--- DATA FOR THIS TASK ---

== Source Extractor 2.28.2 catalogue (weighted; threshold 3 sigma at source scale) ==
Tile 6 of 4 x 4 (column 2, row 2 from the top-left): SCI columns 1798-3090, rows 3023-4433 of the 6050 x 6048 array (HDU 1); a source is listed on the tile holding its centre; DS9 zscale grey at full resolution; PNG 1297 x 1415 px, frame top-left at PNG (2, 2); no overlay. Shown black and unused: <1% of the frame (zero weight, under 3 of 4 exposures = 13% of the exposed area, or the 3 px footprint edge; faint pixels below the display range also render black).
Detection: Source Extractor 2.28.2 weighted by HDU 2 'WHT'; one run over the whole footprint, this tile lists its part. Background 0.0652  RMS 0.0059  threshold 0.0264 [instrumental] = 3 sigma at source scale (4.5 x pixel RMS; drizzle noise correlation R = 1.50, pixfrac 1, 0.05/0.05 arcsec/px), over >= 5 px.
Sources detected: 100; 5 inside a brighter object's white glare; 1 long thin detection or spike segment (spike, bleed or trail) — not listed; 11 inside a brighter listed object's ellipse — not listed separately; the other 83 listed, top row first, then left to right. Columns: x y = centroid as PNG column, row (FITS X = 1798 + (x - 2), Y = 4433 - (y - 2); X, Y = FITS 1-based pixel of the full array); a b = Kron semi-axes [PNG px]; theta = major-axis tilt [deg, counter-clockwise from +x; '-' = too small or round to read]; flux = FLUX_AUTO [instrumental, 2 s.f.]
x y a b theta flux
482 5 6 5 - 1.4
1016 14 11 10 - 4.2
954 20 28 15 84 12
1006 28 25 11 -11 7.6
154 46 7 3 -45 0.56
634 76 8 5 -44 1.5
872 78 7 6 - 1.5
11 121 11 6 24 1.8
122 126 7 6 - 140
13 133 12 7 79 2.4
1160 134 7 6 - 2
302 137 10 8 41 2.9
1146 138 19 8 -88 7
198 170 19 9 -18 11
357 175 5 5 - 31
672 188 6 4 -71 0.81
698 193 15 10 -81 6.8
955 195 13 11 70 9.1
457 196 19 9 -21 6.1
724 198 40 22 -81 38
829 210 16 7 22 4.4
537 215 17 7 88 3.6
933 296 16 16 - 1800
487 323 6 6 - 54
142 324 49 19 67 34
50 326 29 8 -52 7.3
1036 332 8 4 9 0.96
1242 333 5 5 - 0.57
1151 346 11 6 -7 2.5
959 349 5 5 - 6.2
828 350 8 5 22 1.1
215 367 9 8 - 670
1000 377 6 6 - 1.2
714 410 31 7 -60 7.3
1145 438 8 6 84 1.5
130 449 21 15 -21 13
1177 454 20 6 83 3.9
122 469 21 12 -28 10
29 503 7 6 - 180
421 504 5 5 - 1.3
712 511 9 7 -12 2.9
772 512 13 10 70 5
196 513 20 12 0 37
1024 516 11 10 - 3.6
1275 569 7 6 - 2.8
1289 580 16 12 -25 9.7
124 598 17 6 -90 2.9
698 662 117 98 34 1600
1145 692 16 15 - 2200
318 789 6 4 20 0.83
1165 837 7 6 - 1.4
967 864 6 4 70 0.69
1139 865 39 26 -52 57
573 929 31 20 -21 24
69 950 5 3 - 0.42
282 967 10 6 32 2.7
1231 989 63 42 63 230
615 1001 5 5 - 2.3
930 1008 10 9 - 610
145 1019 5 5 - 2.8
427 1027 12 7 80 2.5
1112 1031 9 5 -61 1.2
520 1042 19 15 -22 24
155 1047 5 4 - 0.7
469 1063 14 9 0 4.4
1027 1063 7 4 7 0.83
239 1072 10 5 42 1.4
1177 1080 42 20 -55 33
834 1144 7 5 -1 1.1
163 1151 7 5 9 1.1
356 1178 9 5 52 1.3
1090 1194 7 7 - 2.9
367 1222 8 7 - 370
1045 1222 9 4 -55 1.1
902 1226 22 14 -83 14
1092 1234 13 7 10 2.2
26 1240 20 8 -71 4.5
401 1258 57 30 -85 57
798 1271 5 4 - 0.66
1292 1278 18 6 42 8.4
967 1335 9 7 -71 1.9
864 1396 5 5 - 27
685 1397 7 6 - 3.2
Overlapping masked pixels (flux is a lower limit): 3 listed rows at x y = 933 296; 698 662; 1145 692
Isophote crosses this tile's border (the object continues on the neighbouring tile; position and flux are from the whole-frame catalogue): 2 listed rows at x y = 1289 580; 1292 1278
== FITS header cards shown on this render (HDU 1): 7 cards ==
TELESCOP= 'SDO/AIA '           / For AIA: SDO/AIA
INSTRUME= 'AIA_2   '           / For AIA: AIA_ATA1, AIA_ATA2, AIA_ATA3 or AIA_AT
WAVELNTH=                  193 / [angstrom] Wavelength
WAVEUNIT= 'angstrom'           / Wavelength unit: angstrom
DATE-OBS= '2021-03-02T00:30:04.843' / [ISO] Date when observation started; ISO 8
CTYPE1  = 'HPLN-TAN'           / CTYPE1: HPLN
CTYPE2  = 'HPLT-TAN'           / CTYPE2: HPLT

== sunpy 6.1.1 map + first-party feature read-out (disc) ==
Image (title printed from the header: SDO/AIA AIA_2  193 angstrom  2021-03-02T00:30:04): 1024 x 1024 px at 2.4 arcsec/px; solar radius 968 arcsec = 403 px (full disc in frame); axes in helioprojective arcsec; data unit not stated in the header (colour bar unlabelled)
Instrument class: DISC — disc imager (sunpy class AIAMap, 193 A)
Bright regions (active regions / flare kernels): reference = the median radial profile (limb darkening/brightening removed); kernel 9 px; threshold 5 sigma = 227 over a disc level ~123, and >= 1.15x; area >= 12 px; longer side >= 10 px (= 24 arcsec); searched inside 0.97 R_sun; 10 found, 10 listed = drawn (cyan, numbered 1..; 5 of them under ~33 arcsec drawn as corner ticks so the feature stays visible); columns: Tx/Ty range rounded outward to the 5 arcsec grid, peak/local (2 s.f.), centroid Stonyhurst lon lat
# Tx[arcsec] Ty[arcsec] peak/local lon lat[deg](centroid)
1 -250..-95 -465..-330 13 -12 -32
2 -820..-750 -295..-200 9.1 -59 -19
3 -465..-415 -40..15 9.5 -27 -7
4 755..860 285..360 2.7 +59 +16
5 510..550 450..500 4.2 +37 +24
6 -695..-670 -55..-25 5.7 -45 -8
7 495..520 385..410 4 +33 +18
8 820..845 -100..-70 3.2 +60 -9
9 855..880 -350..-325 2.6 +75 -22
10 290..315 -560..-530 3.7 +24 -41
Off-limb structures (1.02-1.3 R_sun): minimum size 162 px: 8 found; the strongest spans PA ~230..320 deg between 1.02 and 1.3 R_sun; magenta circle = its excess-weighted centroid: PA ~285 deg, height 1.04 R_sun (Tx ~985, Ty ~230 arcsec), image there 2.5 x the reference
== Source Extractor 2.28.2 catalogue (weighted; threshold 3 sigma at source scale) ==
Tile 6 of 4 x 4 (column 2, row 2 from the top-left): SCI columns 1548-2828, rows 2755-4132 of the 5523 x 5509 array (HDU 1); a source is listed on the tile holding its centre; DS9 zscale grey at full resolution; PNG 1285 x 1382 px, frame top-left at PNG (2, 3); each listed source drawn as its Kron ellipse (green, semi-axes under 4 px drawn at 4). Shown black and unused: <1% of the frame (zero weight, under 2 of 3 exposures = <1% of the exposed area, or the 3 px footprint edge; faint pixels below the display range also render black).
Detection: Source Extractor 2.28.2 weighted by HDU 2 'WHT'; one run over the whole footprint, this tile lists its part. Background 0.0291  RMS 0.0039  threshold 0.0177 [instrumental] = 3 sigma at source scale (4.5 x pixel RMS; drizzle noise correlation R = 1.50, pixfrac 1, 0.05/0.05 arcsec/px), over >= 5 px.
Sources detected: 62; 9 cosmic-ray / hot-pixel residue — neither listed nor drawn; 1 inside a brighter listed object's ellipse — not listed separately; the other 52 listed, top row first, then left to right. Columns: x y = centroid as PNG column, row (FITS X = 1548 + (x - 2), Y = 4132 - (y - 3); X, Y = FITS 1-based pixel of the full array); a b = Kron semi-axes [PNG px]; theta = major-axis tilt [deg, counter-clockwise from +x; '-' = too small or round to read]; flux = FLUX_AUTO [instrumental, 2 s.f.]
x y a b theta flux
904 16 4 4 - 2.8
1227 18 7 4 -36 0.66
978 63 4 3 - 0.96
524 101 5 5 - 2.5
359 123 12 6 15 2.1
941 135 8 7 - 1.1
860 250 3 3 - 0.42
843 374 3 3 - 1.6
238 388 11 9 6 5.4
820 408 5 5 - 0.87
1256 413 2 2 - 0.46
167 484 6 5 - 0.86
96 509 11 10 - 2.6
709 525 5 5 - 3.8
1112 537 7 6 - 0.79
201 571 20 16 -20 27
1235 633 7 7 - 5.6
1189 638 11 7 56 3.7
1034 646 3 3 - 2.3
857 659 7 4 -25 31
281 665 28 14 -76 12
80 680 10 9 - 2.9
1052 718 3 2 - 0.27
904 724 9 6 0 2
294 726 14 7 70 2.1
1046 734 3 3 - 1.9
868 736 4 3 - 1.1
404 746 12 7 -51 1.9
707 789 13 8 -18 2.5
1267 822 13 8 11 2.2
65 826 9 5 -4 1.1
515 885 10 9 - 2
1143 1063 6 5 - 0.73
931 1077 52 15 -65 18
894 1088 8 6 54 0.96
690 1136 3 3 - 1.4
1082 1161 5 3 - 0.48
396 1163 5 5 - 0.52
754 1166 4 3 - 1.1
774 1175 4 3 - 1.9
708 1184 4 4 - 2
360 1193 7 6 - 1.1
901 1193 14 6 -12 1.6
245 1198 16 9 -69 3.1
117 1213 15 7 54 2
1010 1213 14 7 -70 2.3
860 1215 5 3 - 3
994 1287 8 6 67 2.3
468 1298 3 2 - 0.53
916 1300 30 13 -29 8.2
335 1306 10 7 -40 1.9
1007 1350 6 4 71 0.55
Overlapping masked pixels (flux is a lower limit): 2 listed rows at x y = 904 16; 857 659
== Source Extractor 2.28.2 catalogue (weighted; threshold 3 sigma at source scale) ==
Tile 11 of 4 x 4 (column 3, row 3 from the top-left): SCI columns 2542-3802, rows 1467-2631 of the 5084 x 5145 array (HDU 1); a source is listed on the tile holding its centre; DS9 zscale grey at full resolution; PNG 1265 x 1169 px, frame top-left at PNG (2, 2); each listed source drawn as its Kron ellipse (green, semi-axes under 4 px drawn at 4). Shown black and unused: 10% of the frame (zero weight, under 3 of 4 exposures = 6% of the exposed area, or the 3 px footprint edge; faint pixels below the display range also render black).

---

[TASK PROMPT]: Present the entries from the very first line up to and including the line containing "part. Background 0.0652" as a Markdown table with the columns Row and Content. Number each line and skip any blank lines.

[THE SOLUTION]:
| Row | Content |
|---|---|
| 1 | == Source Extractor 2.28.2 catalogue (weighted; threshold 3 sigma at source scale) == |
| 2 | Tile 6 of 4 x 4 (column 2, row 2 from the top-left): SCI columns 1798-3090, rows 3023-4433 of the 6050 x 6048 array (HDU 1); a source is listed on the tile holding its centre; DS9 zscale grey at full resolution; PNG 1297 x 1415 px, frame top-left at PNG (2, 2); no overlay. Shown black and unused: <1% of the frame (zero weight, under 3 of 4 exposures = 13% of the exposed area, or the 3 px footprint edge; faint pixels below the display range also render black). |
| 3 | Detection: Source Extractor 2.28.2 weighted by HDU 2 'WHT'; one run over the whole footprint, this tile lists its part. Background 0.0652  RMS 0.0059  threshold 0.0264 [instrumental] = 3 sigma at source scale (4.5 x pixel RMS; drizzle noise correlation R = 1.50, pixfrac 1, 0.05/0.05 arcsec/px), over >= 5 px. |